WORK ORDER:
Should a picture appear anywhere in the data, omit it and copy everything else exactly.

=====

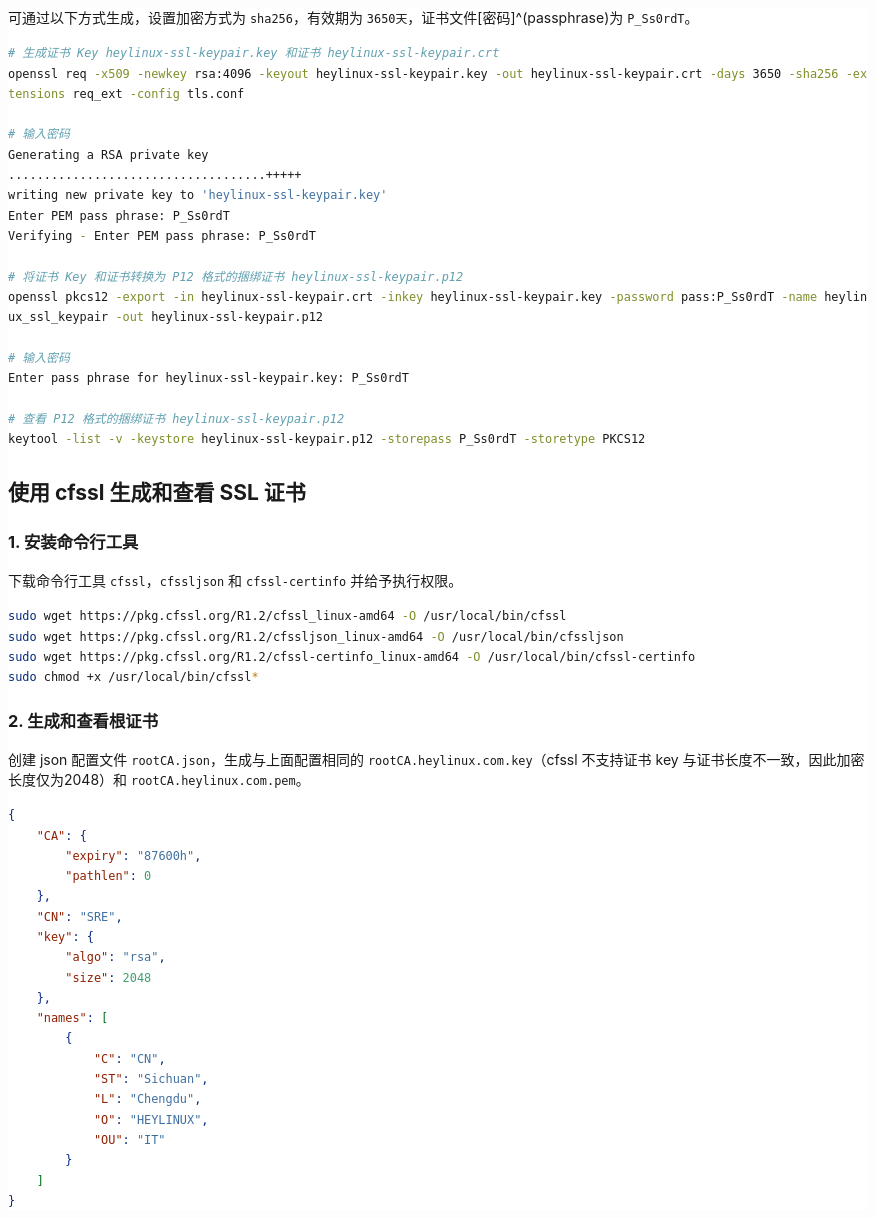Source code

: 可通过以下方式生成，设置加密方式为 `sha256`，有效期为 `3650天`，证书文件[密码]^(passphrase)为 `P_Ss0rdT`。

```bash
# 生成证书 Key heylinux-ssl-keypair.key 和证书 heylinux-ssl-keypair.crt
openssl req -x509 -newkey rsa:4096 -keyout heylinux-ssl-keypair.key -out heylinux-ssl-keypair.crt -days 3650 -sha256 -extensions req_ext -config tls.conf

# 输入密码
Generating a RSA private key
....................................+++++
writing new private key to 'heylinux-ssl-keypair.key'
Enter PEM pass phrase: P_Ss0rdT
Verifying - Enter PEM pass phrase: P_Ss0rdT

# 将证书 Key 和证书转换为 P12 格式的捆绑证书 heylinux-ssl-keypair.p12
openssl pkcs12 -export -in heylinux-ssl-keypair.crt -inkey heylinux-ssl-keypair.key -password pass:P_Ss0rdT -name heylinux_ssl_keypair -out heylinux-ssl-keypair.p12

# 输入密码
Enter pass phrase for heylinux-ssl-keypair.key: P_Ss0rdT

# 查看 P12 格式的捆绑证书 heylinux-ssl-keypair.p12
keytool -list -v -keystore heylinux-ssl-keypair.p12 -storepass P_Ss0rdT -storetype PKCS12
```

## 使用 cfssl 生成和查看 SSL 证书

### 1. 安装命令行工具

下载命令行工具 `cfssl`，`cfssljson` 和 `cfssl-certinfo` 并给予执行权限。

```bash
sudo wget https://pkg.cfssl.org/R1.2/cfssl_linux-amd64 -O /usr/local/bin/cfssl
sudo wget https://pkg.cfssl.org/R1.2/cfssljson_linux-amd64 -O /usr/local/bin/cfssljson
sudo wget https://pkg.cfssl.org/R1.2/cfssl-certinfo_linux-amd64 -O /usr/local/bin/cfssl-certinfo
sudo chmod +x /usr/local/bin/cfssl*
```

### 2. 生成和查看根证书

创建 json 配置文件 `rootCA.json`，生成与上面配置相同的 `rootCA.heylinux.com.key`（cfssl 不支持证书 key 与证书长度不一致，因此加密长度仅为2048）和 `rootCA.heylinux.com.pem`。

```json
{
    "CA": {
        "expiry": "87600h",
        "pathlen": 0
    },
    "CN": "SRE",
    "key": {
        "algo": "rsa",
        "size": 2048
    },
    "names": [
        {
            "C": "CN",
            "ST": "Sichuan",
            "L": "Chengdu",
            "O": "HEYLINUX",
            "OU": "IT"
        }
    ]
}
```
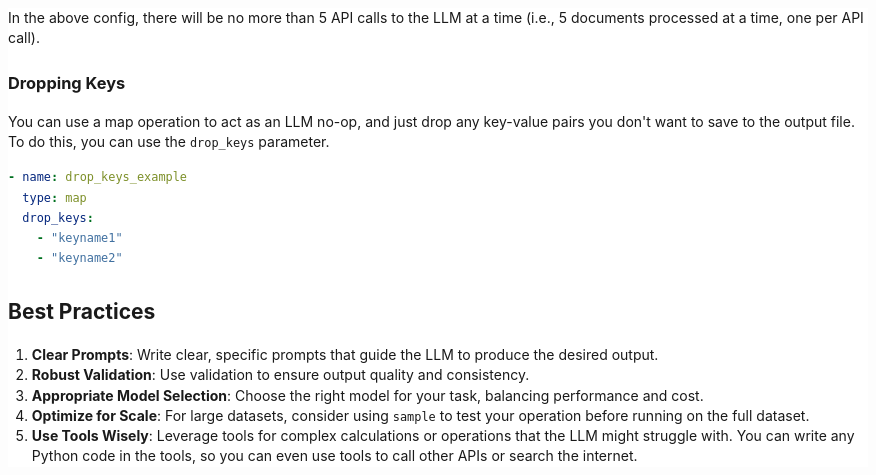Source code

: In the above config, there will be no more than 5 API calls to the LLM at a time (i.e., 5 documents processed at a time, one per API call).

### Dropping Keys

You can use a map operation to act as an LLM no-op, and just drop any key-value pairs you don't want to save to the output file. To do this, you can use the `drop_keys` parameter.

```yaml
- name: drop_keys_example
  type: map
  drop_keys:
    - "keyname1"
    - "keyname2"
```

## Best Practices

1. **Clear Prompts**: Write clear, specific prompts that guide the LLM to produce the desired output.
2. **Robust Validation**: Use validation to ensure output quality and consistency.
3. **Appropriate Model Selection**: Choose the right model for your task, balancing performance and cost.
4. **Optimize for Scale**: For large datasets, consider using `sample` to test your operation before running on the full dataset.
5. **Use Tools Wisely**: Leverage tools for complex calculations or operations that the LLM might struggle with. You can write any Python code in the tools, so you can even use tools to call other APIs or search the internet.
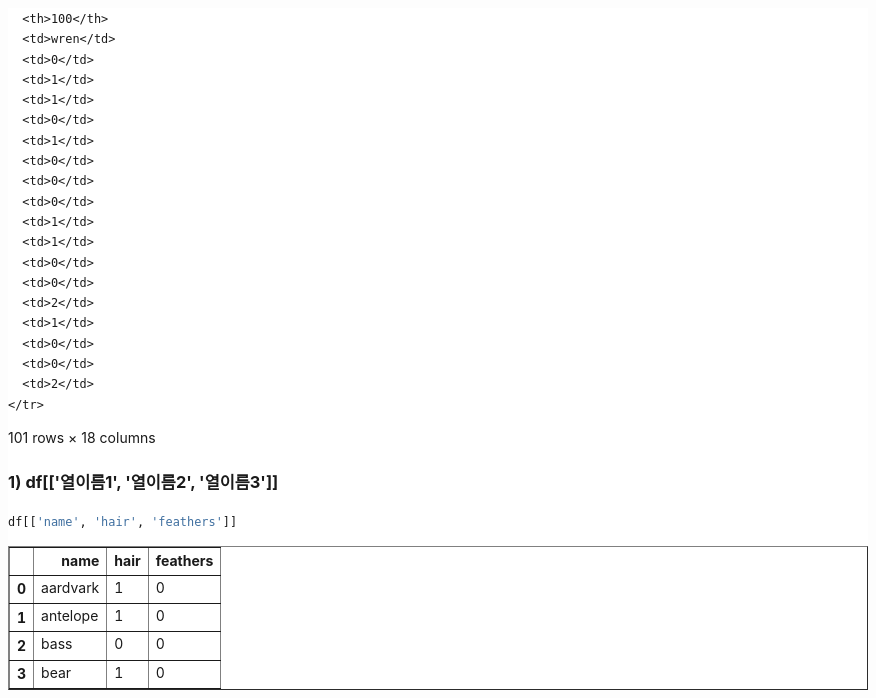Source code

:       <th>100</th>
      <td>wren</td>
      <td>0</td>
      <td>1</td>
      <td>1</td>
      <td>0</td>
      <td>1</td>
      <td>0</td>
      <td>0</td>
      <td>0</td>
      <td>1</td>
      <td>1</td>
      <td>0</td>
      <td>0</td>
      <td>2</td>
      <td>1</td>
      <td>0</td>
      <td>0</td>
      <td>2</td>
    </tr>
  </tbody>
</table>
<p>101 rows × 18 columns</p>

### 1) df[['열이름1', '열이름2', '열이름3']]

```python
df[['name', 'hair', 'feathers']]
```

<table border="1" class="dataframe">
  <thead>
    <tr style="text-align: right;">
      <th></th>
      <th>name</th>
      <th>hair</th>
      <th>feathers</th>
    </tr>
  </thead>
  <tbody>
    <tr>
      <th>0</th>
      <td>aardvark</td>
      <td>1</td>
      <td>0</td>
    </tr>
    <tr>
      <th>1</th>
      <td>antelope</td>
      <td>1</td>
      <td>0</td>
    </tr>
    <tr>
      <th>2</th>
      <td>bass</td>
      <td>0</td>
      <td>0</td>
    </tr>
    <tr>
      <th>3</th>
      <td>bear</td>
      <td>1</td>
      <td>0</td>
    </tr>
    <tr>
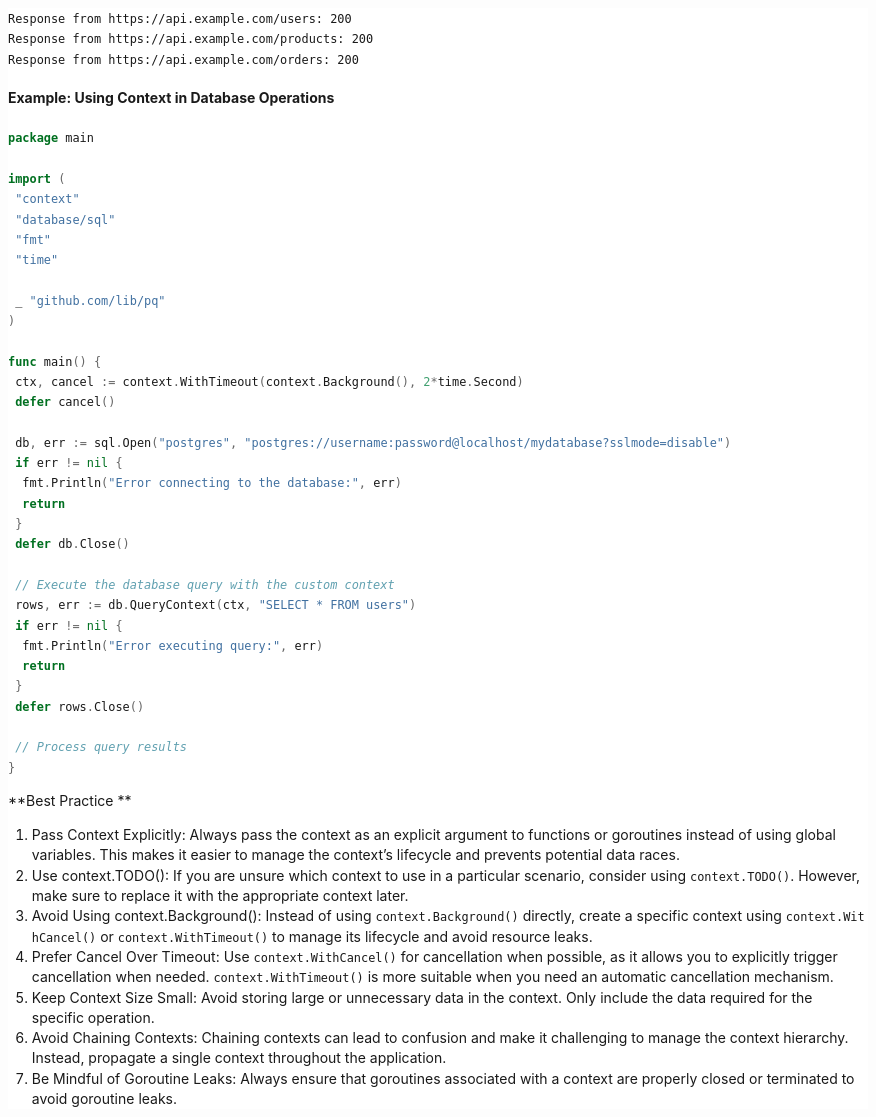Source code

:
 ```bash
Response from https://api.example.com/users: 200  
Response from https://api.example.com/products: 200  
Response from https://api.example.com/orders: 200
```

#### Example: Using Context in Database Operations
```go
package main

import (
 "context"
 "database/sql"
 "fmt"
 "time"

 _ "github.com/lib/pq"
)

func main() {
 ctx, cancel := context.WithTimeout(context.Background(), 2*time.Second)
 defer cancel()

 db, err := sql.Open("postgres", "postgres://username:password@localhost/mydatabase?sslmode=disable")
 if err != nil {
  fmt.Println("Error connecting to the database:", err)
  return
 }
 defer db.Close()

 // Execute the database query with the custom context
 rows, err := db.QueryContext(ctx, "SELECT * FROM users")
 if err != nil {
  fmt.Println("Error executing query:", err)
  return
 }
 defer rows.Close()

 // Process query results
}
```

**Best Practice **
1. Pass Context Explicitly: Always pass the context as an explicit argument to functions or goroutines instead of using global variables. This makes it easier to manage the context’s lifecycle and prevents potential data races.
2. Use context.TODO(): If you are unsure which context to use in a particular scenario, consider using `context.TODO()`. However, make sure to replace it with the appropriate context later.
3. Avoid Using context.Background(): Instead of using `context.Background()` directly, create a specific context using `context.WithCancel()` or `context.WithTimeout()` to manage its lifecycle and avoid resource leaks.
4. Prefer Cancel Over Timeout: Use `context.WithCancel()` for cancellation when possible, as it allows you to explicitly trigger cancellation when needed. `context.WithTimeout()` is more suitable when you need an automatic cancellation mechanism.
5. Keep Context Size Small: Avoid storing large or unnecessary data in the context. Only include the data required for the specific operation.
6. Avoid Chaining Contexts: Chaining contexts can lead to confusion and make it challenging to manage the context hierarchy. Instead, propagate a single context throughout the application.
7. Be Mindful of Goroutine Leaks: Always ensure that goroutines associated with a context are properly closed or terminated to avoid goroutine leaks.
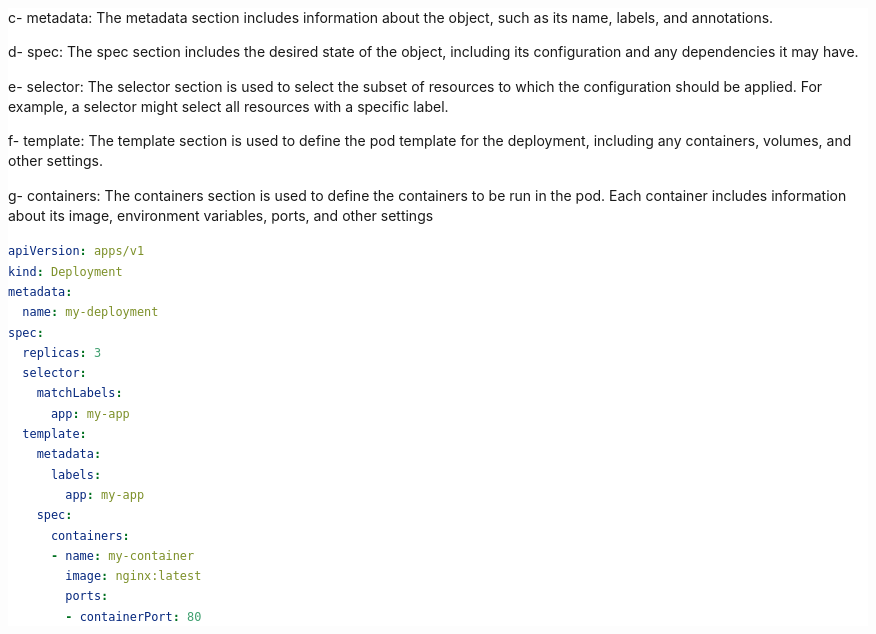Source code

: c- metadata: The metadata section includes information about the object, such as its name, labels, and annotations.

d- spec: The spec section includes the desired state of the object, including its configuration and any dependencies it may have.

e- selector: The selector section is used to select the subset of resources to which the configuration should be applied. For example, a selector might select all resources with a specific label.

f- template: The template section is used to define the pod template for the deployment, including any containers, volumes, and other settings.

g- containers: The containers section is used to define the containers to be run in the pod. Each container includes information about its image, environment variables, ports, and other settings

``` yaml
apiVersion: apps/v1
kind: Deployment
metadata:
  name: my-deployment
spec:
  replicas: 3
  selector:
    matchLabels:
      app: my-app
  template:
    metadata:
      labels:
        app: my-app
    spec:
      containers:
      - name: my-container
        image: nginx:latest
        ports:
        - containerPort: 80

```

=====

TASK RESULT:
Source code

: 可通过以下方式生成，设置加密方式为 `sha256`，有效期为 `3650天`，证书文件[密码]^(passphrase)为 `P_Ss0rdT`。

```bash
# 生成证书 Key heylinux-ssl-keypair.key 和证书 heylinux-ssl-keypair.crt
openssl req -x509 -newkey rsa:4096 -keyout heylinux-ssl-keypair.key -out heylinux-ssl-keypair.crt -days 3650 -sha256 -extensions req_ext -config tls.conf

# 输入密码
Generating a RSA private key
....................................+++++
writing new private key to 'heylinux-ssl-keypair.key'
Enter PEM pass phrase: P_Ss0rdT
Verifying - Enter PEM pass phrase: P_Ss0rdT

# 将证书 Key 和证书转换为 P12 格式的捆绑证书 heylinux-ssl-keypair.p12
openssl pkcs12 -export -in heylinux-ssl-keypair.crt -inkey heylinux-ssl-keypair.key -password pass:P_Ss0rdT -name heylinux_ssl_keypair -out heylinux-ssl-keypair.p12

# 输入密码
Enter pass phrase for heylinux-ssl-keypair.key: P_Ss0rdT

# 查看 P12 格式的捆绑证书 heylinux-ssl-keypair.p12
keytool -list -v -keystore heylinux-ssl-keypair.p12 -storepass P_Ss0rdT -storetype PKCS12
```

## 使用 cfssl 生成和查看 SSL 证书

### 1. 安装命令行工具

下载命令行工具 `cfssl`，`cfssljson` 和 `cfssl-certinfo` 并给予执行权限。

```bash
sudo wget https://pkg.cfssl.org/R1.2/cfssl_linux-amd64 -O /usr/local/bin/cfssl
sudo wget https://pkg.cfssl.org/R1.2/cfssljson_linux-amd64 -O /usr/local/bin/cfssljson
sudo wget https://pkg.cfssl.org/R1.2/cfssl-certinfo_linux-amd64 -O /usr/local/bin/cfssl-certinfo
sudo chmod +x /usr/local/bin/cfssl*
```

### 2. 生成和查看根证书

创建 json 配置文件 `rootCA.json`，生成与上面配置相同的 `rootCA.heylinux.com.key`（cfssl 不支持证书 key 与证书长度不一致，因此加密长度仅为2048）和 `rootCA.heylinux.com.pem`。

```json
{
    "CA": {
        "expiry": "87600h",
        "pathlen": 0
    },
    "CN": "SRE",
    "key": {
        "algo": "rsa",
        "size": 2048
    },
    "names": [
        {
            "C": "CN",
            "ST": "Sichuan",
            "L": "Chengdu",
            "O": "HEYLINUX",
            "OU": "IT"
        }
    ]
}
```
Source code

: In the above config, there will be no more than 5 API calls to the LLM at a time (i.e., 5 documents processed at a time, one per API call).

### Dropping Keys

You can use a map operation to act as an LLM no-op, and just drop any key-value pairs you don't want to save to the output file. To do this, you can use the `drop_keys` parameter.

```yaml
- name: drop_keys_example
  type: map
  drop_keys:
    - "keyname1"
    - "keyname2"
```

## Best Practices

1. **Clear Prompts**: Write clear, specific prompts that guide the LLM to produce the desired output.
2. **Robust Validation**: Use validation to ensure output quality and consistency.
3. **Appropriate Model Selection**: Choose the right model for your task, balancing performance and cost.
4. **Optimize for Scale**: For large datasets, consider using `sample` to test your operation before running on the full dataset.
5. **Use Tools Wisely**: Leverage tools for complex calculations or operations that the LLM might struggle with. You can write any Python code in the tools, so you can even use tools to call other APIs or search the internet.
Source code

:       <th>100</th>
      <td>wren</td>
      <td>0</td>
      <td>1</td>
      <td>1</td>
      <td>0</td>
      <td>1</td>
      <td>0</td>
      <td>0</td>
      <td>0</td>
      <td>1</td>
      <td>1</td>
      <td>0</td>
      <td>0</td>
      <td>2</td>
      <td>1</td>
      <td>0</td>
      <td>0</td>
      <td>2</td>
    </tr>
  </tbody>
</table>
<p>101 rows × 18 columns</p>

### 1) df[['열이름1', '열이름2', '열이름3']]

```python
df[['name', 'hair', 'feathers']]
```

<table border="1" class="dataframe">
  <thead>
    <tr style="text-align: right;">
      <th></th>
      <th>name</th>
      <th>hair</th>
      <th>feathers</th>
    </tr>
  </thead>
  <tbody>
    <tr>
      <th>0</th>
      <td>aardvark</td>
      <td>1</td>
      <td>0</td>
    </tr>
    <tr>
      <th>1</th>
      <td>antelope</td>
      <td>1</td>
      <td>0</td>
    </tr>
    <tr>
      <th>2</th>
      <td>bass</td>
      <td>0</td>
      <td>0</td>
    </tr>
    <tr>
      <th>3</th>
      <td>bear</td>
      <td>1</td>
      <td>0</td>
    </tr>
    <tr>
Source code

:
 ```bash
Response from https://api.example.com/users: 200  
Response from https://api.example.com/products: 200  
Response from https://api.example.com/orders: 200
```

#### Example: Using Context in Database Operations
```go
package main

import (
 "context"
 "database/sql"
 "fmt"
 "time"

 _ "github.com/lib/pq"
)

func main() {
 ctx, cancel := context.WithTimeout(context.Background(), 2*time.Second)
 defer cancel()

 db, err := sql.Open("postgres", "postgres://username:password@localhost/mydatabase?sslmode=disable")
 if err != nil {
  fmt.Println("Error connecting to the database:", err)
  return
 }
 defer db.Close()

 // Execute the database query with the custom context
 rows, err := db.QueryContext(ctx, "SELECT * FROM users")
 if err != nil {
  fmt.Println("Error executing query:", err)
  return
 }
 defer rows.Close()

 // Process query results
}
```

**Best Practice **
1. Pass Context Explicitly: Always pass the context as an explicit argument to functions or goroutines instead of using global variables. This makes it easier to manage the context’s lifecycle and prevents potential data races.
2. Use context.TODO(): If you are unsure which context to use in a particular scenario, consider using `context.TODO()`. However, make sure to replace it with the appropriate context later.
3. Avoid Using context.Background(): Instead of using `context.Background()` directly, create a specific context using `context.WithCancel()` or `context.WithTimeout()` to manage its lifecycle and avoid resource leaks.
4. Prefer Cancel Over Timeout: Use `context.WithCancel()` for cancellation when possible, as it allows you to explicitly trigger cancellation when needed. `context.WithTimeout()` is more suitable when you need an automatic cancellation mechanism.
5. Keep Context Size Small: Avoid storing large or unnecessary data in the context. Only include the data required for the specific operation.
6. Avoid Chaining Contexts: Chaining contexts can lead to confusion and make it challenging to manage the context hierarchy. Instead, propagate a single context throughout the application.
7. Be Mindful of Goroutine Leaks: Always ensure that goroutines associated with a context are properly closed or terminated to avoid goroutine leaks.
Source code

: c- metadata: The metadata section includes information about the object, such as its name, labels, and annotations.

d- spec: The spec section includes the desired state of the object, including its configuration and any dependencies it may have.

e- selector: The selector section is used to select the subset of resources to which the configuration should be applied. For example, a selector might select all resources with a specific label.

f- template: The template section is used to define the pod template for the deployment, including any containers, volumes, and other settings.

g- containers: The containers section is used to define the containers to be run in the pod. Each container includes information about its image, environment variables, ports, and other settings

``` yaml
apiVersion: apps/v1
kind: Deployment
metadata:
  name: my-deployment
spec:
  replicas: 3
  selector:
    matchLabels:
      app: my-app
  template:
    metadata:
      labels:
        app: my-app
    spec:
      containers:
      - name: my-container
        image: nginx:latest
        ports:
        - containerPort: 80

```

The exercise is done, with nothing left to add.